Exercise tasks.
a: According to the Form 8-K cover page, what is the date of the earliest event reported?
b: From the Form 8-K cover page, extract the passage that begins with the words containing "(Former Name or" and ends with "(17 CFR 230.425)".
c: Continue the Form 8-K cover page from the point where it stops.

Text excerpt.

------------

UNITED STATES

SECURITIES AND EXCHANGE COMMISSION

Washington, D.C. 20549

 

FORM 8-K

 

CURRENT REPORT

PURSUANT TO SECTION 13 OR 15(d) OF THE

SECURITIES EXCHANGE ACT OF 1934

 

May 28, 2014

(Date of earliest event reported)

 

CONSOLIDATED WATER CO. LTD.

(Exact Name of Registrant as Specified in Charter)

 

Cayman Islands, B.W.I. 0-25248 98-0619652
(State or Other Jurisdiction
of Incorporation)
(Commission File No.) (IRS Employer Identification No.)

  

Regatta Office Park

Windward Three, 4th Floor

West Bay Road, P.O. Box 1114

Grand Cayman, KY1-1102

Cayman Islands

(Address of Principal Executive Offices)

 

(345) 945-4277

(Registrant’s telephone number, including area code)

 

Not Applicable

(Former Name or Former Address, if Changed Since Last Report)

 

Check the appropriate box below if the Form 8-K filing is intended to simultaneously satisfy the filing obligation of the registrant under any of the following provisions (see General Instructions A.2. below):

 

¨ Written communications pursuant to Rule 425 under the Securities Act (17 CFR 230.425)

------------

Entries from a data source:
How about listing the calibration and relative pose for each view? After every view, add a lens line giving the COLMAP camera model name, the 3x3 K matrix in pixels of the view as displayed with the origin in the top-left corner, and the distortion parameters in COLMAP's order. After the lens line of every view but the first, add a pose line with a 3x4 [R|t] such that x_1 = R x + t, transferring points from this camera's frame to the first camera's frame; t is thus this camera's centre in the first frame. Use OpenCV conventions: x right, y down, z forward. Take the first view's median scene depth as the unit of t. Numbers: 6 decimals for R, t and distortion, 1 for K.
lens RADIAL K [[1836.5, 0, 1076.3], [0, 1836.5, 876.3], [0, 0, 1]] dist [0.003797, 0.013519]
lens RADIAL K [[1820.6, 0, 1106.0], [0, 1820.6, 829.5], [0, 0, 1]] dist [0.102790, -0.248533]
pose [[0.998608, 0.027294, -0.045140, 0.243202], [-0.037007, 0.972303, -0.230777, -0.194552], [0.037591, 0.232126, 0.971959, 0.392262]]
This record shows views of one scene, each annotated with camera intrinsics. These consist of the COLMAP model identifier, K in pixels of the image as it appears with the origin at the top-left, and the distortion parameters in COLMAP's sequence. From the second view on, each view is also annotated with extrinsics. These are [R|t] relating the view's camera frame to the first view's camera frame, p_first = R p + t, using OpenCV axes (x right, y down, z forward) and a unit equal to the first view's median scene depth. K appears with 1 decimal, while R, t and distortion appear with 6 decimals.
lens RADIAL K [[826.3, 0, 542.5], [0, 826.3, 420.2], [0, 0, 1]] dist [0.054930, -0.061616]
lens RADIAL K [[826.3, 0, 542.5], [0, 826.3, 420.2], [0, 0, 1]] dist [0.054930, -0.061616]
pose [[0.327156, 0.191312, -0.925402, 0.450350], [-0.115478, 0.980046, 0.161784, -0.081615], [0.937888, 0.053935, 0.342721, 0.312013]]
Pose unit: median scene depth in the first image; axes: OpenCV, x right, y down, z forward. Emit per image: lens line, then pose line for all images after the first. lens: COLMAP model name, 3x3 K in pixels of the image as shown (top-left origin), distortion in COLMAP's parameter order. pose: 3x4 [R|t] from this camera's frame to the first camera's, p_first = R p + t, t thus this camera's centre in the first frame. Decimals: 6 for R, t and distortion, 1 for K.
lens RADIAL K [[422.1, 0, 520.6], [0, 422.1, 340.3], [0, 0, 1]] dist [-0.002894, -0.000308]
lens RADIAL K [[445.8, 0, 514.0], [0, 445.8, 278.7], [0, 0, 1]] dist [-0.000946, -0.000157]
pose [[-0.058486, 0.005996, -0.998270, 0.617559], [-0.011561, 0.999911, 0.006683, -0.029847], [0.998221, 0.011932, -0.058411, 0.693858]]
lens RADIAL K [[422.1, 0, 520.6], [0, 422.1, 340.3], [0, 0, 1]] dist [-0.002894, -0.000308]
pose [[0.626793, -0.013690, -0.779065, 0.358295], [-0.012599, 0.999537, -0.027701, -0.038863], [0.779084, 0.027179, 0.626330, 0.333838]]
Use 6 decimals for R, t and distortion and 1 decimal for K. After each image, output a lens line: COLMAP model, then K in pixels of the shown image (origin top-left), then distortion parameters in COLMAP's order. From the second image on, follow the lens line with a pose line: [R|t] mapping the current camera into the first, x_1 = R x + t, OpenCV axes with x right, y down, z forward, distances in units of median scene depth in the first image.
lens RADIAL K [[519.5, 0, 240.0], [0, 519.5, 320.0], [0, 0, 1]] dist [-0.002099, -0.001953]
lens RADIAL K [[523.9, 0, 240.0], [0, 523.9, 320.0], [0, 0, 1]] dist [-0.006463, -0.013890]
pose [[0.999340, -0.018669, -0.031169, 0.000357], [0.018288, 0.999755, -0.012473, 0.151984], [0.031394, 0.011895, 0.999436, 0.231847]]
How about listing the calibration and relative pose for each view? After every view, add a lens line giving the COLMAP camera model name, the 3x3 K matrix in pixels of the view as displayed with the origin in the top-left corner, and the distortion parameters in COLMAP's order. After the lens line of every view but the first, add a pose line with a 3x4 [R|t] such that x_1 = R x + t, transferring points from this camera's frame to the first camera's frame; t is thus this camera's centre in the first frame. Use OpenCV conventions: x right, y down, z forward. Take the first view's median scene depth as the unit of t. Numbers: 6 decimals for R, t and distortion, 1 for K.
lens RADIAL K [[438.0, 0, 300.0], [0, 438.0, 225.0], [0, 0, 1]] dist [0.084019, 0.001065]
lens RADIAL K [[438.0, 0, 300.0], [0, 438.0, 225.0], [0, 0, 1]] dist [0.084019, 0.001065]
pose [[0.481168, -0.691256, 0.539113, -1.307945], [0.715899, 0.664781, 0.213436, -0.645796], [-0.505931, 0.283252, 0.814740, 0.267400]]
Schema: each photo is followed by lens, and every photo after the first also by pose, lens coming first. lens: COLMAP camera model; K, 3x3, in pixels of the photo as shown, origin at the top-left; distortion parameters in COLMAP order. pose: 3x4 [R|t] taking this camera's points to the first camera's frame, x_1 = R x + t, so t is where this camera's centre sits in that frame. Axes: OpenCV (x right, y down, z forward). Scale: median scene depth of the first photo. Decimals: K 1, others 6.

------------

Responses for each task.
a: May 28, 2014

b:
(Former Name or Former Address, if Changed Since Last Report)

 

Check the appropriate box below if the Form 8-K filing is intended to simultaneously satisfy the filing obligation of the registrant under any of the following provisions (see General Instructions A.2. below):

 

¨ Written communications pursuant to Rule 425 under the Securities Act (17 CFR 230.425)

c:
¨ Soliciting material pursuant to Rule 14a-12 under the Exchange Act (17 CFR 240.14a-12)

¨ Pre-commencement communications pursuant to Rule 14d-2(b) under the Exchange Act (17 CFR 240.14d-2(b))

¨ Pre-commencement communications pursuant to Rule 13e-4(c) under the Exchange Act (17 CFR 240.13e-4(c))

 

 
 

 

Item 5.07 Submission of Matters to a Vote of Security Holders.

 

On May 28, 2014, Consolidated Water Co. Ltd. (the “Company”) held its Annual General Meeting of Shareholders, at which the following items were voted upon:

 

(1) Election of Directors:

 

The following nominees were elected as directors to serve until the 2017 Annual General Meeting of Shareholders by votes as follows:

 

Nominee   For   Against   Abstain
Carson K. Ebanks   7,385,194   0   156,214
Richard L. Finlay   7,191,615   0   349,793
Clarence B. Flowers, Jr.   7,190,544   0   350,864
Frederick W. McTaggart   7,432,142   0   109,266

 

There were 4,582,113 broker non-votes in the election of directors.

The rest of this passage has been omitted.